Governo do Peru declara estado de emergência após protestos

Protesto contra projeto de mineração no dia 14 de maio em Arequipa, no Peru, teve confronto entre manifestantes e a polícia (Foto: AFP)
Protesto contra projeto de mineração no dia 14 de maio em Arequipa, no Peru, teve confronto entre manifestantes e a polícia (Foto: AFP)

O governo peruano afirmou neste sábado (23) que a declaração de estado de emergência na província de Islay, onde quatro pessoas morreram nos últimos dois meses em meio a confrontos entre manifestantes e forças de segurança, “é para garantir a paz.

“Temos feito todos os esforços para evitar essa declaração. Lamentavelmente, a violência e o uso, ao que parece, de cartuchos de dinamite, nos fizeram sentir a necessidade de proteger a população”, disse neste sábado à imprensa o presidente Ollanta Humala.

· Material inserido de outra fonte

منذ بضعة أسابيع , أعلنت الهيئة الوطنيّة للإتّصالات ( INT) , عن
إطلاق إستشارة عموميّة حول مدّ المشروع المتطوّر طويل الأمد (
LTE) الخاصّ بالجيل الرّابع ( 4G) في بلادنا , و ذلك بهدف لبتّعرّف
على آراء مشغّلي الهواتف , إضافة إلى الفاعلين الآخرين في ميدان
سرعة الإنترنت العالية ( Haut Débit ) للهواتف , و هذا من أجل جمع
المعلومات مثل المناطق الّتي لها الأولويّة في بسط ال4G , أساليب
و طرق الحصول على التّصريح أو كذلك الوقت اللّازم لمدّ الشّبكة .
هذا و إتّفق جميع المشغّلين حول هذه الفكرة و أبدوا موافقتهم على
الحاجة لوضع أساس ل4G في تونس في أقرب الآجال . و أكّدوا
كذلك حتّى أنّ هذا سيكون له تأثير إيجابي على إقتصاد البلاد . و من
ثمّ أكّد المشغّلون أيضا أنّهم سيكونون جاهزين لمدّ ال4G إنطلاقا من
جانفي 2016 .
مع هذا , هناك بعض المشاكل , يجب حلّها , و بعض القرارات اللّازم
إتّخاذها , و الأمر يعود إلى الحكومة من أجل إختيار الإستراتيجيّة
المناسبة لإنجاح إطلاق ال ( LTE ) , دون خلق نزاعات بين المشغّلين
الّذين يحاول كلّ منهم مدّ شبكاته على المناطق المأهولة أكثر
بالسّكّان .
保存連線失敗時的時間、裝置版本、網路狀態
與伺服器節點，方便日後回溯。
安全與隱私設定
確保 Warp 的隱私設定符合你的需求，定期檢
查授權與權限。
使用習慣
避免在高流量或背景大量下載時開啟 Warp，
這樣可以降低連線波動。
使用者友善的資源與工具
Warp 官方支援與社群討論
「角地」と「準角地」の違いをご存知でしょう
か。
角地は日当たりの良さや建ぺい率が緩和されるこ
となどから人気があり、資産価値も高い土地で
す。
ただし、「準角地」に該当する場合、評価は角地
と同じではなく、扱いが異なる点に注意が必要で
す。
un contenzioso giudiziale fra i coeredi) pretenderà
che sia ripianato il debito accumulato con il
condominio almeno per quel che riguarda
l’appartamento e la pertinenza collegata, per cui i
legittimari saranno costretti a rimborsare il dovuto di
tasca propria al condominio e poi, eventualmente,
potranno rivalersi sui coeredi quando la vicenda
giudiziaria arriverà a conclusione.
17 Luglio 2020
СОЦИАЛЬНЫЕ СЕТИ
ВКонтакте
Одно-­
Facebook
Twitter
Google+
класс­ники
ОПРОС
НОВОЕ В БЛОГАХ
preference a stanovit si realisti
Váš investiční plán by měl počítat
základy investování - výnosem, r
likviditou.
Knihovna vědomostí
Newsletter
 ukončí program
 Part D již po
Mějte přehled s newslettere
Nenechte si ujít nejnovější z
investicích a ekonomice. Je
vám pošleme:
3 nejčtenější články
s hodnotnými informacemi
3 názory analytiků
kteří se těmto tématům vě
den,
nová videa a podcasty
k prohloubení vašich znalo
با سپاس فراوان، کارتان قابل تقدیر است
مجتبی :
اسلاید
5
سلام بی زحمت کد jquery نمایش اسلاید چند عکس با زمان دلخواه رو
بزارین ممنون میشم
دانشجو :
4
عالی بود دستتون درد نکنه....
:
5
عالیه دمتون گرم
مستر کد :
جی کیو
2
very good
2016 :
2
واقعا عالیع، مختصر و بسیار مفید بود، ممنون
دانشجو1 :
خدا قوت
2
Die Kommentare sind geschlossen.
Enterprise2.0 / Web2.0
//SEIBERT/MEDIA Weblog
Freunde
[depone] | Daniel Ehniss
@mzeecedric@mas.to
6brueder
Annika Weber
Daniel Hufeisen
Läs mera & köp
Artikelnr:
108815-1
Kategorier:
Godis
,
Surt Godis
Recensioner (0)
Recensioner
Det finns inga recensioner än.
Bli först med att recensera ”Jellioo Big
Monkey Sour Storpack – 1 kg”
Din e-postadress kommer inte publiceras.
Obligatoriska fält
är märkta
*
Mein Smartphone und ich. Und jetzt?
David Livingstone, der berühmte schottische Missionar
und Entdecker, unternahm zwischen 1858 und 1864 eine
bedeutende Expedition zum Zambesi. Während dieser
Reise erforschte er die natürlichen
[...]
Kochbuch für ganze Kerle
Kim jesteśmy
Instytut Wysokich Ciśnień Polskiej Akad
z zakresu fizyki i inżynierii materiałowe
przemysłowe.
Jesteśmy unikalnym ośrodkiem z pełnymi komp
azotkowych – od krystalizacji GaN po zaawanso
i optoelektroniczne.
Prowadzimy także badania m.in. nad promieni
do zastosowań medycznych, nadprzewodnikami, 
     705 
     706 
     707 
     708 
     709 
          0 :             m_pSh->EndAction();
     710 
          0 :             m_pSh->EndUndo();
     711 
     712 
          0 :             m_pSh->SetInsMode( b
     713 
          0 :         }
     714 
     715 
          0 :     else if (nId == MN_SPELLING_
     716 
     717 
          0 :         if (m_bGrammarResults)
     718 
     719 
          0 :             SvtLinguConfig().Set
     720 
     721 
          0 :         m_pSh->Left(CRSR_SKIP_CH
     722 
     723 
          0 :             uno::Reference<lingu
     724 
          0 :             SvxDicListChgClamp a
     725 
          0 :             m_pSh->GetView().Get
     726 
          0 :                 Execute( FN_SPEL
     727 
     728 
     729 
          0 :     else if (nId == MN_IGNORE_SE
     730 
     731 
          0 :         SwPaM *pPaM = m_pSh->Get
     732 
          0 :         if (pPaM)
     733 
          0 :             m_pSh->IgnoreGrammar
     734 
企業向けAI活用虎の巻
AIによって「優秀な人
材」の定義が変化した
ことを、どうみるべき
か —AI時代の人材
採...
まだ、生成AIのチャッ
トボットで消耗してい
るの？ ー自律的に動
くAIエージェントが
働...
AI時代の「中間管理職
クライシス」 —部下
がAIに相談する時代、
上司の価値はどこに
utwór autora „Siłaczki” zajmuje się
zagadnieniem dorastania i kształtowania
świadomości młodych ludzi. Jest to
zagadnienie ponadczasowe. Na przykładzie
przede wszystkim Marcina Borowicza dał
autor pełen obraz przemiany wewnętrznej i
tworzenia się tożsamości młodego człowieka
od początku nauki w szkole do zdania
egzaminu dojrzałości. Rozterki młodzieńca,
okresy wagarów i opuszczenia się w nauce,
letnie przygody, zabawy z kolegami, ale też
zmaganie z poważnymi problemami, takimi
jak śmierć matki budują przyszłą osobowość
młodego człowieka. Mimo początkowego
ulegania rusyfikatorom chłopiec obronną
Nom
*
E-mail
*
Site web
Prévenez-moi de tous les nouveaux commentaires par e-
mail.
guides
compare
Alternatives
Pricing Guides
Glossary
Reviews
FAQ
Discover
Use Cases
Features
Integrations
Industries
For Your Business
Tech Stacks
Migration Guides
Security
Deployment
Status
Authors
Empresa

O regime de exceção, que ficará em vigor até 23 de julho, dá plenos poderes às forças armadas e policiais para deter qualquer pessoa suspeita por atos violentos nos protestos contra o projeto de mineração chamado Tía María, executado pela Southern Peru, filial da mexicana Southern Copper (Grupo México), na região de Arequipa.

“Não é simples. Este é um remédio amargo, mas que permitirá curar nossa democracia”, explicou à imprensa o ministro da Justiça, Gustavo Adrianzén.

A declaração de estado de exceção foi anunciada na sexta-feira (22), depois de violentos protestos em Cocachacra, local próximo ao projeto de mineração. Um pessoa morreu durante o enfrentamento entre a polícia e os manifestantes, que tentaram entrar na prefeitura de Cocachacra utilizando cartuchos de dinamite.

Sete pessoas foram feridas no protesto. A vítima fatal de sexta-feira é a quarta registrada desde o início das manifestações contra o projeto de mineração, em 23 de março.

Os manifestantes são contra projeto mineração, alegando que ele afetaria a agricultura e causaria danos ao meio ambiente em Islay.